Exercise passage Block Start
David Horton, ‘Forced Robot Arbitration’

ABSTRACT
Recently, advances in artificial intelligence (AI) have sparked interest in a topic that sounds like science fiction: robot judges. Researchers have harnessed AI to build programs that can predict the outcome of legal disputes. Some countries have even begun allowing AI systems to resolve small claims. These developments are fueling a fascinating debate over whether AI courts will increase access to justice or undermine the rule of law.
Exercise passage Block End
Information Block Start
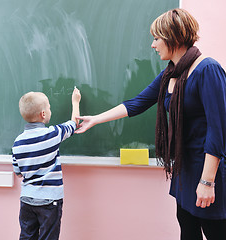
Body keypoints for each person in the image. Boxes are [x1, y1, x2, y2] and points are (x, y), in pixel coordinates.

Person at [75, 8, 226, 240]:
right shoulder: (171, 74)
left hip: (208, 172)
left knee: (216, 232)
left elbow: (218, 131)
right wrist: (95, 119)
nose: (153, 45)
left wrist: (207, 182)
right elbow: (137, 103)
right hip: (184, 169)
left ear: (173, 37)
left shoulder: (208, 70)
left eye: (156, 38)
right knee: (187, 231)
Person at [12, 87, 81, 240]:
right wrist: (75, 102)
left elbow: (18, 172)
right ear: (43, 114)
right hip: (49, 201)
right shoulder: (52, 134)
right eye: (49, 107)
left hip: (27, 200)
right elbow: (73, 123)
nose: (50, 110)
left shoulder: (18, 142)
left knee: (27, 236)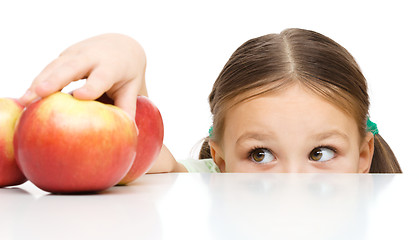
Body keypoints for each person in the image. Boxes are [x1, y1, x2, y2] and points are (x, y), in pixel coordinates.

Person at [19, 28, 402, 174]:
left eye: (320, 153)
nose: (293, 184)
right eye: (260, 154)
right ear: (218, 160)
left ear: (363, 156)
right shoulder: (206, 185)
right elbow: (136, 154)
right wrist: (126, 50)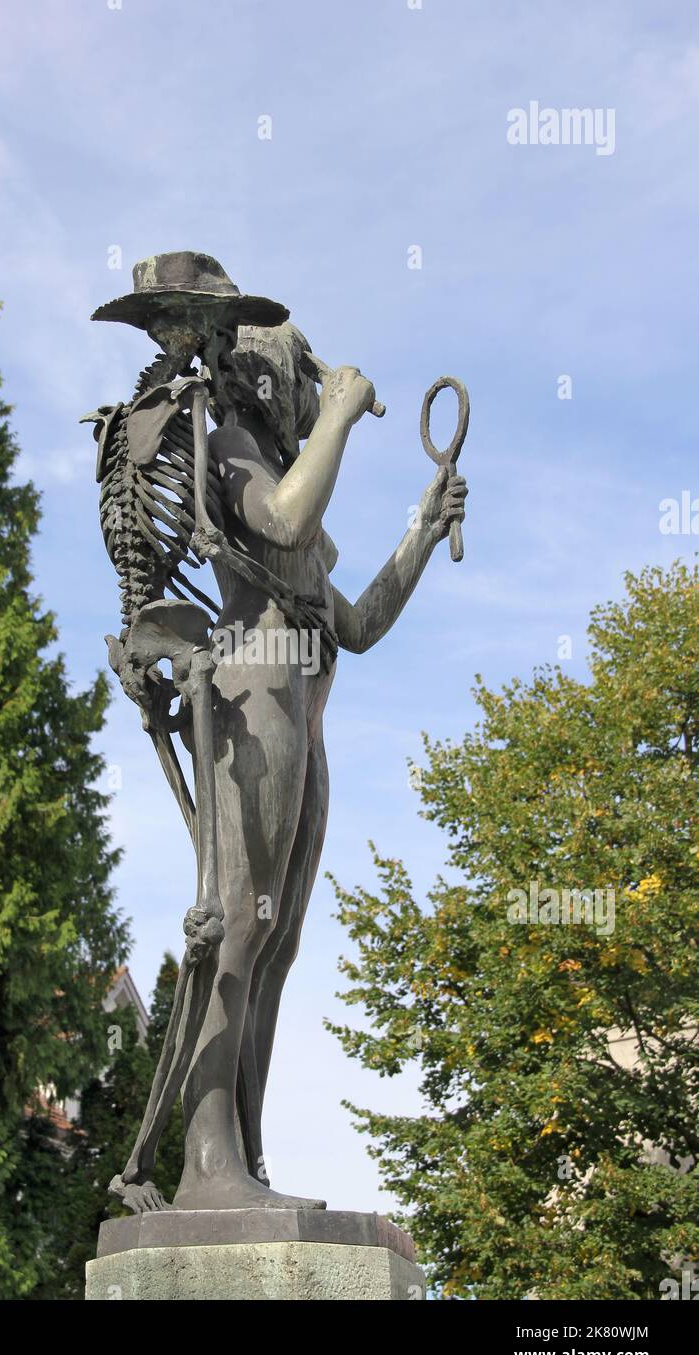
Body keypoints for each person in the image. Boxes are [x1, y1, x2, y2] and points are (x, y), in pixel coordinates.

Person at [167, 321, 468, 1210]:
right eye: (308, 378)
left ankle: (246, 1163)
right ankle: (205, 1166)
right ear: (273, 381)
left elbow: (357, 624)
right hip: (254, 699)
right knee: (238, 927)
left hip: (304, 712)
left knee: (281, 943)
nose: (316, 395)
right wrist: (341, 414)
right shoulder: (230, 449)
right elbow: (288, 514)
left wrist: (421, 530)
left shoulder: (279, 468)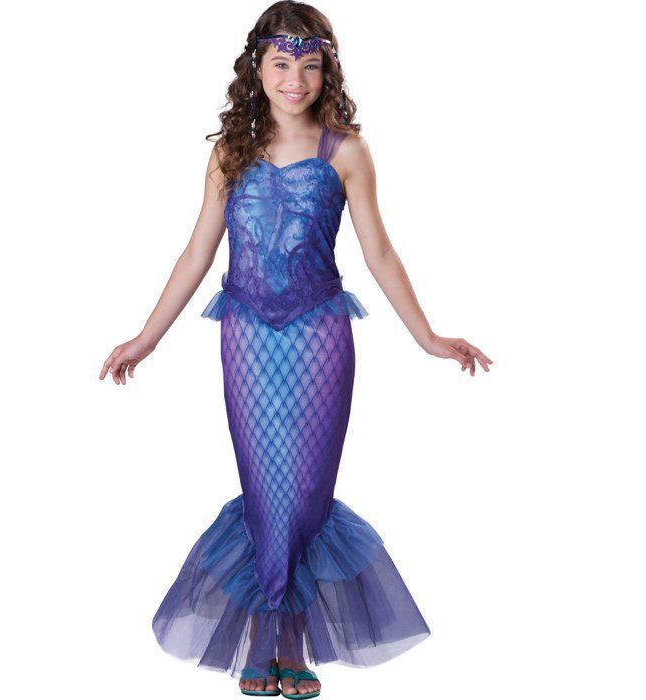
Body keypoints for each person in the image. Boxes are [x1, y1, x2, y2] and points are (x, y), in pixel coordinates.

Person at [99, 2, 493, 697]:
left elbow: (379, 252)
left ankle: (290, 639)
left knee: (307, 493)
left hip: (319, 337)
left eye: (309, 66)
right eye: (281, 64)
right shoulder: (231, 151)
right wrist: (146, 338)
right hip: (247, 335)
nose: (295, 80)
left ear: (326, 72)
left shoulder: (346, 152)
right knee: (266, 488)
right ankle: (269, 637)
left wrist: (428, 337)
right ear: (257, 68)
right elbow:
Information Block End
**Exercise**
Extend the abstract on AI judges and robot arbitration, picking up after its final sentence. The records have nothing to do with the abstract on AI judges.

**Exercise response**
However, this Article argues that AI adjudication is more likely to set down roots in one of the most controversial areas of the American civil justice system: forced arbitration. For decades, corporations and arbitration providers have capitalized on the US Supreme Court’s muscular interpretation of the Federal Arbitration Act (FAA) to create their own alternative procedural universes. These entities may soon take the next step and eliminate human decision-makers in some contexts. First, most objections to AI judges do not apply to AI arbitrators. For example, because AI systems suffer from the ‘black box problem’ – they cannot explain the reasoning behind their conclusions – deploying them in the judicial system might violate procedural due process principles. But opacity is already the norm in arbitration, which is private, confidential, and often features awards that are unwritten …

Horton, David, Forced Robot Arbitration (February 18, 2023), Cornell Law Review, volume 109, forthcoming 2023.